What drove the growth

On decomposition, Mona's growth breaks down roughly as follows.

The suspended-then-reinstated video, on its own, was responsible for approximately 42% of the total follower growth over the quarter. This was not what Mona had planned or expected. It was, in her own admission, a lightning strike, and she is careful not to extrapolate from it.

The remaining 58% of the growth was distributed across the other 73 videos more evenly than she had expected. Roughly ten videos produced the bulk of the non-lightning-strike growth. The other 63 produced smaller but non-zero contributions.

What almost all of the ten stronger performers had in common was a specific structural feature: they addressed a claim that was circulating in the audience's mind, corrected or complicated it, and offered a specific, testable takeaway. They were not, in that sense, brand content. They were editorial content, produced by a brand, that served the audience's information needs.

Mona's read, in retrospect, is that TikTok's algorithm is particularly friendly to editorial content in categories where consumer misinformation is common — skincare, finance, nutrition, and a small number of others. The friendliness comes from the algorithm's implicit optimisation for save rate, watch-through rate, and comment depth, all of which editorial content of this kind tends to produce.

What she wouldn't repeat

Two things, both worth stating.

She would not, again, allow her personal handle to appear alongside the brand's handle in the credits. During the mass-report campaign, the harassment migrated from the brand's account to hers personally in a way that was, in her words, "the worst three days of my professional life". The brand and the individual were, for the audience of that specific attack, indistinguishable.

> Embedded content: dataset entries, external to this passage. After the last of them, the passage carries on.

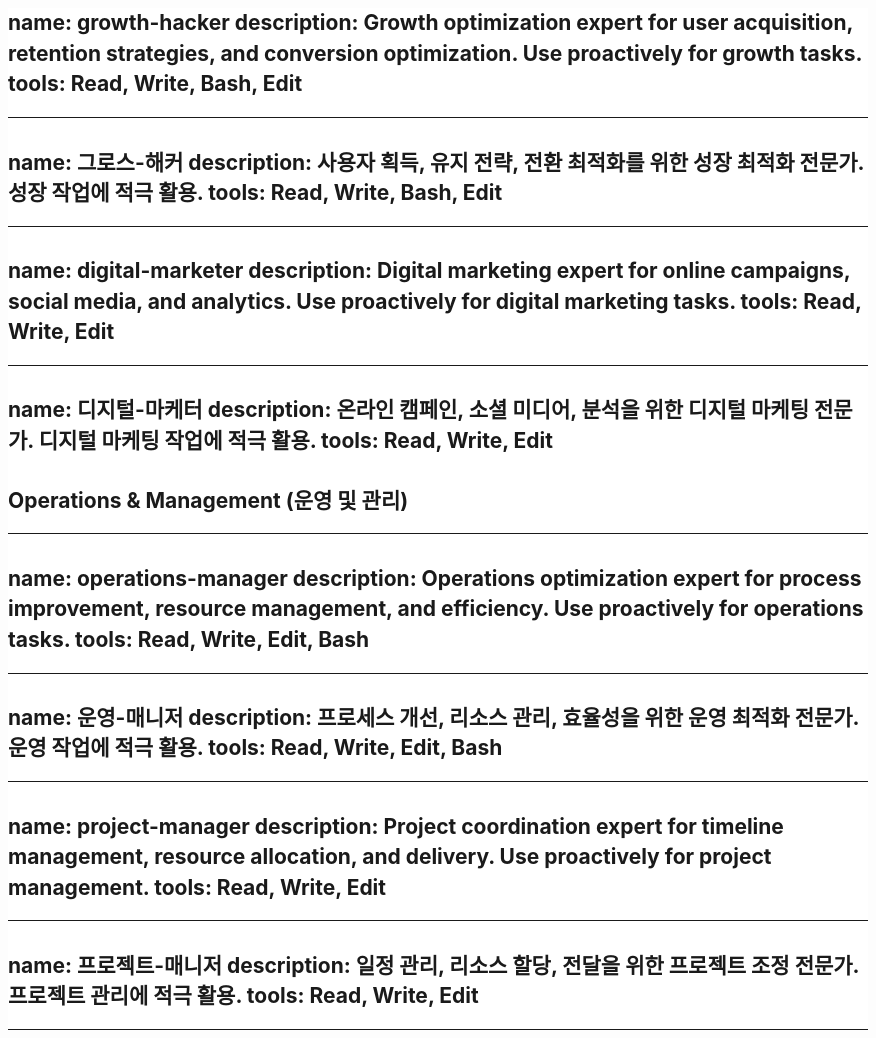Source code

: name: growth-hacker
description: Growth optimization expert for user acquisition, retention strategies, and conversion optimization. Use proactively for growth tasks.
tools: Read, Write, Bash, Edit
---

---
name: 그로스-해커
description: 사용자 획득, 유지 전략, 전환 최적화를 위한 성장 최적화 전문가. 성장 작업에 적극 활용.
tools: Read, Write, Bash, Edit
---

---
name: digital-marketer
description: Digital marketing expert for online campaigns, social media, and analytics. Use proactively for digital marketing tasks.
tools: Read, Write, Edit
---

---
name: 디지털-마케터
description: 온라인 캠페인, 소셜 미디어, 분석을 위한 디지털 마케팅 전문가. 디지털 마케팅 작업에 적극 활용.
tools: Read, Write, Edit
---

## Operations & Management (운영 및 관리)

---
name: operations-manager
description: Operations optimization expert for process improvement, resource management, and efficiency. Use proactively for operations tasks.
tools: Read, Write, Edit, Bash
---

---
name: 운영-매니저
description: 프로세스 개선, 리소스 관리, 효율성을 위한 운영 최적화 전문가. 운영 작업에 적극 활용.
tools: Read, Write, Edit, Bash
---

---
name: project-manager
description: Project coordination expert for timeline management, resource allocation, and delivery. Use proactively for project management.
tools: Read, Write, Edit
---

---
name: 프로젝트-매니저
description: 일정 관리, 리소스 할당, 전달을 위한 프로젝트 조정 전문가. 프로젝트 관리에 적극 활용.
tools: Read, Write, Edit
---

---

Separating them from the start would have been, in retrospect, a reasonable defensive measure.

And she would not, again, ship a directly confrontational video without a longer pre-flight review than the one they did. The video that produced the growth also, very nearly, produced a much more serious outcome. She got lucky on the trust and safety appeal. Other creators, on similar terrain, have not.

The brand is, now, running a modified version of the same programme, at a slower cadence, with a substantially more careful review process for anything that engages with specific circulating misinformation. Growth has slowed from the quarter's rate — 91,000 in three months would have been unsustainable — but the base the account now has is being built on more solidly than it was in Q1. The 91,000 followers are, on the brand's engagement analysis, genuinely engaged in a way that would have been hard to build with paid acquisition. The three months of intense work, in Mona's view, were worth what they cost, provided the brand does not now attempt to repeat them.